Function training_test_comparison calculates performance of the provided model based on specified measure function. Response of the model is calculated based on test data, extracted from the explainer and training data, provided by the user. Output can be easily shown with print or plot function.

training_test_comparison(
  champion,
  challengers,
  training_data,
  training_y,
  measure_function = NULL
)

Arguments

champion

- explainer of champion model.

challengers

- explainer of challenger model or list of explainers.

training_data

- data without target column that will be passed to predict function and then to measure function. Keep in mind that they have to differ from data passed to an explainer.

training_y

- target column for training_data

measure_function

- measure function that calculates performance of model based on true observation and prediction. Order of parameters is important and should be (y, y_hat). By default it is RMSE.

Value

An object of the class training_test_comparison. It is a named list containing:

  • data data.frame with following columns

    • measure_test performance on test set

    • measure_train performance on training set

    • label label of explainer

    • type flag that indicates if explainer was passed as champion or as challenger.

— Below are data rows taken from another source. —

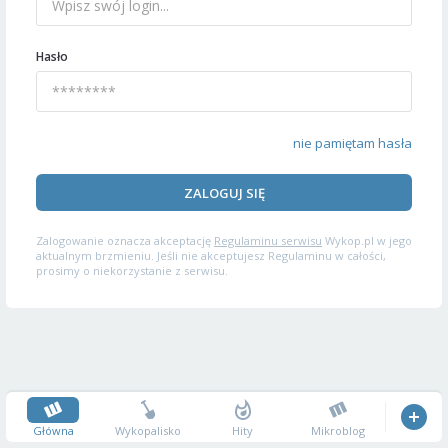
Hasło
nie pamiętam hasła
ZALOGUJ SIĘ
Zalogowanie oznacza akceptację
Regulaminu serwisu
Wykop.pl w jego
aktualnym brzmieniu. Jeśli nie akceptujesz Regulaminu w całości,
prosimy o niekorzystanie z serwisu.
Główna
Wykopalisko
Hity
Mikroblog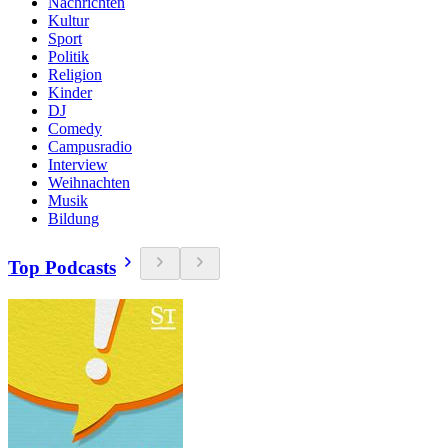
Nachrichten
Kultur
Sport
Politik
Religion
Kinder
DJ
Comedy
Campusradio
Interview
Weihnachten
Musik
Bildung
Top Podcasts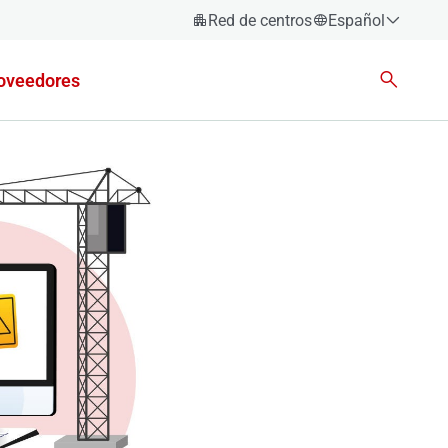
Red de centros
Español
Español
oveedores
Català
Euskara
Galego
Valencià
English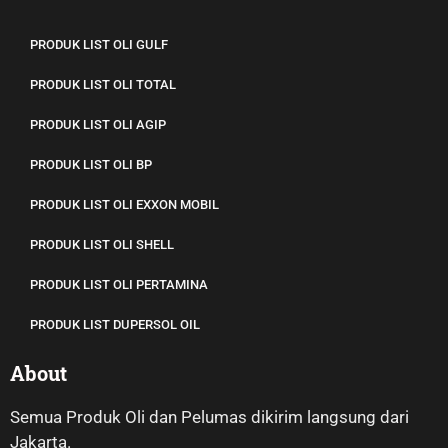
PRODUK LIST OLI GULF
PRODUK LIST OLI TOTAL
PRODUK LIST OLI AGIP
PRODUK LIST OLI BP
PRODUK LIST OLI EXXON MOBIL
PRODUK LIST OLI SHELL
PRODUK LIST OLI PERTAMINA
PRODUK LIST DUPERSOL OIL
About
Semua Produk Oli dan Pelumas dikirim langsung dari
Jakarta.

  • models_info data.frame containing information about models used in analysis

Examples

library("mlr")
library("DALEXtra")
task <- mlr::makeRegrTask(
 id = "R",
  data = apartments,
   target = "m2.price"
)
 learner_lm <- mlr::makeLearner(
 "regr.lm"
)
model_lm <- mlr::train(learner_lm, task)
explainer_lm <- explain_mlr(model_lm, apartmentsTest, apartmentsTest$m2.price, label = "LM")
#> Preparation of a new explainer is initiated
#>   -> model label       :  LM 
#>   -> data              :  9000  rows  6  cols 
#>   -> target variable   :  9000  values 
#>   -> predict function  :  yhat.WrappedModel  will be used (  default  )
#>   -> predicted values  :  No value for predict function target column. (  default  )
#>   -> model_info        :  package mlr , ver. 2.19.0 , task regression (  default  ) 
#>   -> predicted values  :  numerical, min =  1792.597 , mean =  3506.836 , max =  6241.447  
#>   -> residual function :  difference between y and yhat (  default  )
#>   -> residuals         :  numerical, min =  -257.2555 , mean =  4.687686 , max =  472.356  
#>   A new explainer has been created!  

learner_rf <- mlr::makeLearner(
"regr.ranger"
)
model_rf <- mlr::train(learner_rf, task)
explainer_rf <- explain_mlr(model_rf, apartmentsTest, apartmentsTest$m2.price, label = "RF")
#> Preparation of a new explainer is initiated
#>   -> model label       :  RF 
#>   -> data              :  9000  rows  6  cols 
#>   -> target variable   :  9000  values 
#>   -> predict function  :  yhat.WrappedModel  will be used (  default  )
#>   -> predicted values  :  No value for predict function target column. (  default  )
#>   -> model_info        :  package mlr , ver. 2.19.0 , task regression (  default  ) 
#>   -> predicted values  :  numerical, min =  1791.981 , mean =  3505.215 , max =  6256.597  
#>   -> residual function :  difference between y and yhat (  default  )
#>   -> residuals         :  numerical, min =  -543.8599 , mean =  6.308188 , max =  743.5935  
#>   A new explainer has been created!  

learner_gbm <- mlr::makeLearner(
"regr.gbm"
)
model_gbm <- mlr::train(learner_gbm, task)
explainer_gbm <- explain_mlr(model_gbm, apartmentsTest, apartmentsTest$m2.price, label = "GBM")
#> Preparation of a new explainer is initiated
#>   -> model label       :  GBM 
#>   -> data              :  9000  rows  6  cols 
#>   -> target variable   :  9000  values 
#>   -> predict function  :  yhat.WrappedModel  will be used (  default  )
#>   -> predicted values  :  No value for predict function target column. (  default  )
#>   -> model_info        :  package mlr , ver. 2.19.0 , task regression (  default  ) 
#>   -> predicted values  :  numerical, min =  2123.673 , mean =  3505.638 , max =  6058.835  
#>   -> residual function :  difference between y and yhat (  default  )
#>   -> residuals         :  numerical, min =  -520.6726 , mean =  5.885672 , max =  760.7353  
#>   A new explainer has been created!  

data <- training_test_comparison(explainer_lm, list(explainer_gbm, explainer_rf),
                                 training_data = apartments,
                                 training_y = apartments$m2.price)
plot(data)